The Federal Aviation Administration has begun preliminary planning for a new air traffic control tower at Baltimore-Washington International Marshall Airport.

Replacing the existing three-decade-old tower, a new tower would provide a more panoramic platform for viewing airport activity and ensure room for a new generation of electronic monitoring equipment. The cost would be at least $26 million.

Before deciding to replace the existing tower, which rises above Concourse C, the FAA also considered a renovation. It assessed the structure’s condition, age, location, height and size. It also evaluated projected air traffic volume and staffing levels and anticipated technology and equipment.

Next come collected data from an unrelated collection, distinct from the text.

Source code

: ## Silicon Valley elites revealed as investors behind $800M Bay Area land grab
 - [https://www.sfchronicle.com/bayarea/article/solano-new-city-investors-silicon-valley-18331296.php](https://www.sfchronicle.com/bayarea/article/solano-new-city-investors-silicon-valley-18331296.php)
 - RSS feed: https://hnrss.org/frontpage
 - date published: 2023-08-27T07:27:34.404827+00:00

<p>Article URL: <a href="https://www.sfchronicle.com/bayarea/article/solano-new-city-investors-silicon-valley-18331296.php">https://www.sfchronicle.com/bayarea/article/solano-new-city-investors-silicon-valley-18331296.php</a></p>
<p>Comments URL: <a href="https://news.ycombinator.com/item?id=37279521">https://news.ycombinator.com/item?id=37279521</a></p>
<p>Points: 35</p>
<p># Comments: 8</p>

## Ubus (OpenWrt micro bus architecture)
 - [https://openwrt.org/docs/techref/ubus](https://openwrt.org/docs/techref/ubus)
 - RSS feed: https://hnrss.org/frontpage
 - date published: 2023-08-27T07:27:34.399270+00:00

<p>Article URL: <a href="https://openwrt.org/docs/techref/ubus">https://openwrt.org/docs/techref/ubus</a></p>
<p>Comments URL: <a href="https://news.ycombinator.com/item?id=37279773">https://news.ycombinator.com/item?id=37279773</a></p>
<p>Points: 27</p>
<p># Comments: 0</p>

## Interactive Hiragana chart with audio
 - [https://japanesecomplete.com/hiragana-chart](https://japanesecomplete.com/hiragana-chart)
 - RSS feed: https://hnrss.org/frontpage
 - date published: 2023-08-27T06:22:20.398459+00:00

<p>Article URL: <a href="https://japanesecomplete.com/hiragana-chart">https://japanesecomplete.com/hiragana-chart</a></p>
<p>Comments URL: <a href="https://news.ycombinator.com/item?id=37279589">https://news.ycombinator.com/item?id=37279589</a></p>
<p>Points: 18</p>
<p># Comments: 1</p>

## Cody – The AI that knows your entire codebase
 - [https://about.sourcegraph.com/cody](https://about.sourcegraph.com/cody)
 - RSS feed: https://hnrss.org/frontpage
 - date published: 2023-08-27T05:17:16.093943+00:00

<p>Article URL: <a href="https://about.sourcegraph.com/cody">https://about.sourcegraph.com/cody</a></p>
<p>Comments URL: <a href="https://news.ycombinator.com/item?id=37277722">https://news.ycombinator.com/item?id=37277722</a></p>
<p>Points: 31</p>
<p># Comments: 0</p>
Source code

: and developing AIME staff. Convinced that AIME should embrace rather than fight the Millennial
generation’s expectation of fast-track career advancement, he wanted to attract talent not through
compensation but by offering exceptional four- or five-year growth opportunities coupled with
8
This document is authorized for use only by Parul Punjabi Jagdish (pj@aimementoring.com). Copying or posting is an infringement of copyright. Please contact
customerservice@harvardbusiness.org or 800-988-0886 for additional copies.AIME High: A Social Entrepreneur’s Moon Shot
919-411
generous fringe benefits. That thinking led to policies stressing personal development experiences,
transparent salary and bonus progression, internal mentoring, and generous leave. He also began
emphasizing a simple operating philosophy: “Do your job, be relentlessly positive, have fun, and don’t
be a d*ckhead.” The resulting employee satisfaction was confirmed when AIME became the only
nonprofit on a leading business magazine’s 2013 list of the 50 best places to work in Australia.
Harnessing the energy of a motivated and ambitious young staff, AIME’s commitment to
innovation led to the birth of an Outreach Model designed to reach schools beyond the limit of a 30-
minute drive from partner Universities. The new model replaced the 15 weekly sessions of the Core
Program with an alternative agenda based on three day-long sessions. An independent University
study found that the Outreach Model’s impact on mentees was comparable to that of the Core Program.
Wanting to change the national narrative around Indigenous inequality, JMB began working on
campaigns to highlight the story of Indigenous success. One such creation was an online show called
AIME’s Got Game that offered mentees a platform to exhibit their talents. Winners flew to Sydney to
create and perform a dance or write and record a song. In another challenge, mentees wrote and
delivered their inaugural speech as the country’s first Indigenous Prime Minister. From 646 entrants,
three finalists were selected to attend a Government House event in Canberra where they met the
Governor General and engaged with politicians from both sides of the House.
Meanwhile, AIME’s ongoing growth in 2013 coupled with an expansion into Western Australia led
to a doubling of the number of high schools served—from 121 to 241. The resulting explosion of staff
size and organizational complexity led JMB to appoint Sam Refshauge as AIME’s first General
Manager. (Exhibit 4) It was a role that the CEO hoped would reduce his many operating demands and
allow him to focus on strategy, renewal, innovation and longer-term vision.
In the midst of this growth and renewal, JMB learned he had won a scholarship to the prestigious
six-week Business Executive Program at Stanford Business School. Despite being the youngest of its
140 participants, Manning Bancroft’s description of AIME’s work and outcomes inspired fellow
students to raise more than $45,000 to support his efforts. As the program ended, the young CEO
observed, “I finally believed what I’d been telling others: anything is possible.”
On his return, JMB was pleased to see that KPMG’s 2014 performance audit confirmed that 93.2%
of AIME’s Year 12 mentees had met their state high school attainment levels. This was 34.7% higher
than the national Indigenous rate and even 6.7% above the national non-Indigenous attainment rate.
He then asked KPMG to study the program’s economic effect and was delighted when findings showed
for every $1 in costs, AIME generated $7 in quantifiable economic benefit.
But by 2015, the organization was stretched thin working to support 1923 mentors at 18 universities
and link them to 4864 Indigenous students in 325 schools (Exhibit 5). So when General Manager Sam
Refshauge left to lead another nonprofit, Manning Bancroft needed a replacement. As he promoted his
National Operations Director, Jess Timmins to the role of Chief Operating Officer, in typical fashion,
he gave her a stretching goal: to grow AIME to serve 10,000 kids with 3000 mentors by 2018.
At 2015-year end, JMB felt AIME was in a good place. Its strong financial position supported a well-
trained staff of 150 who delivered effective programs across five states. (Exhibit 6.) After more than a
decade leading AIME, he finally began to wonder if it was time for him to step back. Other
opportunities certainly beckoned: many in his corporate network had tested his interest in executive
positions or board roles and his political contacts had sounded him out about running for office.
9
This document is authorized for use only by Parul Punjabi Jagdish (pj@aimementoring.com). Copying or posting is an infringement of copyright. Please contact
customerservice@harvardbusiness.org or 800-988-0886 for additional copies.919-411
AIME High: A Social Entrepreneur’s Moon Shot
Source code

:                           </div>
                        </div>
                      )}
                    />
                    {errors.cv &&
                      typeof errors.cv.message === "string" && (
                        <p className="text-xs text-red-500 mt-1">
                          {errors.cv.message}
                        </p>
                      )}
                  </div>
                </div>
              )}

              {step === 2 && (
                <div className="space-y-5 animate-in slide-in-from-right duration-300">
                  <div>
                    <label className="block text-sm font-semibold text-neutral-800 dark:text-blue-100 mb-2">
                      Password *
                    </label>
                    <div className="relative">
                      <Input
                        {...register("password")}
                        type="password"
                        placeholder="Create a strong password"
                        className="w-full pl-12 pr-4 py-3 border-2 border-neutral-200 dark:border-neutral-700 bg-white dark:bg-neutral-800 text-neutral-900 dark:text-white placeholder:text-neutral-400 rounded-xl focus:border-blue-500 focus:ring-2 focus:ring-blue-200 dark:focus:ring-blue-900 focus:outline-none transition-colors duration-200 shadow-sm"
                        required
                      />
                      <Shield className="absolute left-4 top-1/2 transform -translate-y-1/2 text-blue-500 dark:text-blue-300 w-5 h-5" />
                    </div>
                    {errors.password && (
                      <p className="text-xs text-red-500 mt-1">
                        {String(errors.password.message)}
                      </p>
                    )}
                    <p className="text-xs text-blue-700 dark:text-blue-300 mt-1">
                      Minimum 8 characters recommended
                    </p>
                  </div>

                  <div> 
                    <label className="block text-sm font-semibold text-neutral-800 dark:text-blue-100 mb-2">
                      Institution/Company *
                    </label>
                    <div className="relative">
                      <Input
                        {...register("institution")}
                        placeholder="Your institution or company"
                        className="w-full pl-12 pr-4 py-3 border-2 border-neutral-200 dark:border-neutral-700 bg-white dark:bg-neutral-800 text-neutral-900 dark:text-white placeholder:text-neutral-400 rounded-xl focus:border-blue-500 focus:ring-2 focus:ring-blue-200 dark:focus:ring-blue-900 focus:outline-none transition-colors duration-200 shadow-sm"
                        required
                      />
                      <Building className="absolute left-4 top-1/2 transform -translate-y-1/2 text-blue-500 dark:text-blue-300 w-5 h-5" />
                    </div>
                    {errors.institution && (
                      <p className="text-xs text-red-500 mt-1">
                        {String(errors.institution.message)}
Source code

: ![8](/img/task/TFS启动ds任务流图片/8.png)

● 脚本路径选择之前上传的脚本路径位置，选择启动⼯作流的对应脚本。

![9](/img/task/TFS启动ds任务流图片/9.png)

The agency is analyzing potential tower sites, BWI Executive Director Paul Wiedefeld said. The process is expected to take at least six more months.

The project would then move to the design and budgeting phase for a tower about 228 feet tall, which would be 100 feet higher than the current one.

“We want to work with [the FAA] to make this happen when they want to make it happen,” Wiedefeld said.

But it also has to fit into the airport’s own plans beyond opening its $100 million terminal expansion this summer and its long-term hopes to upgrade Concourse D and attract more international traffic to Concourse E.

“We have a role in this,” Wiede­feld said. “They understand what our master plan is. There’s going to be a little bit of give and take.”

The base of the existing tower was built in the 1950s, when the facility was known as Friendship Airport. At nine stories, it was hailed as the tallest tower in the nation.

The structure was raised and topped off with the existing control room, or cab, in 1983.

Three decades ago, the airport handled 4.7 million passengers. Last year, it handled 22.7 million.

“Needless to say, the tower’s a tad old,” said John Dunkerly, who represents local workers in the National Air Traffic Controllers Association.